━━━━━ Available records ━━━━━

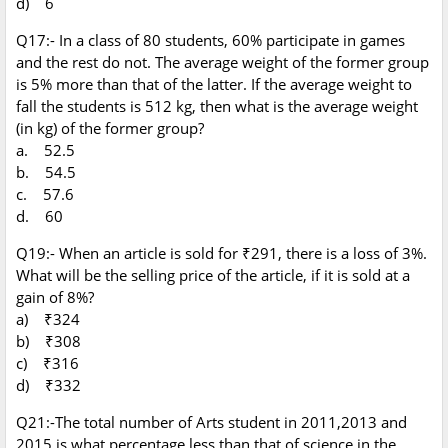
d) 6
Q17:- In a class of 80 students, 60% participate in games
and the rest do not. The average weight of the former group
is 5% more than that of the latter. If the average weight to
fall the students is 512 kg, then what is the average weight
(in kg) of the former group?
a. 52.5
b. 54.5
c. 57.6
d. 60
Q19:- When an article is sold for ₹291, there is a loss of 3%.
What will be the selling price of the article, if it is sold at a
gain of 8%?
a) ₹324
b) ₹308
c) ₹316
d) ₹332
Q21:-The total number of Arts student in 2011,2013 and
2015 is what percentage less than that of science in the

━━━━━

:: Problem requirements ::
Return an exact copy of the data above, apart from any pictures.

:: Solution to this problem ::
d) 6
Q17:- In a class of 80 students, 60% participate in games
and the rest do not. The average weight of the former group
is 5% more than that of the latter. If the average weight to
fall the students is 512 kg, then what is the average weight
(in kg) of the former group?
a. 52.5
b. 54.5
c. 57.6
d. 60
Q19:- When an article is sold for ₹291, there is a loss of 3%.
What will be the selling price of the article, if it is sold at a
gain of 8%?
a) ₹324
b) ₹308
c) ₹316
d) ₹332
Q21:-The total number of Arts student in 2011,2013 and
2015 is what percentage less than that of science in the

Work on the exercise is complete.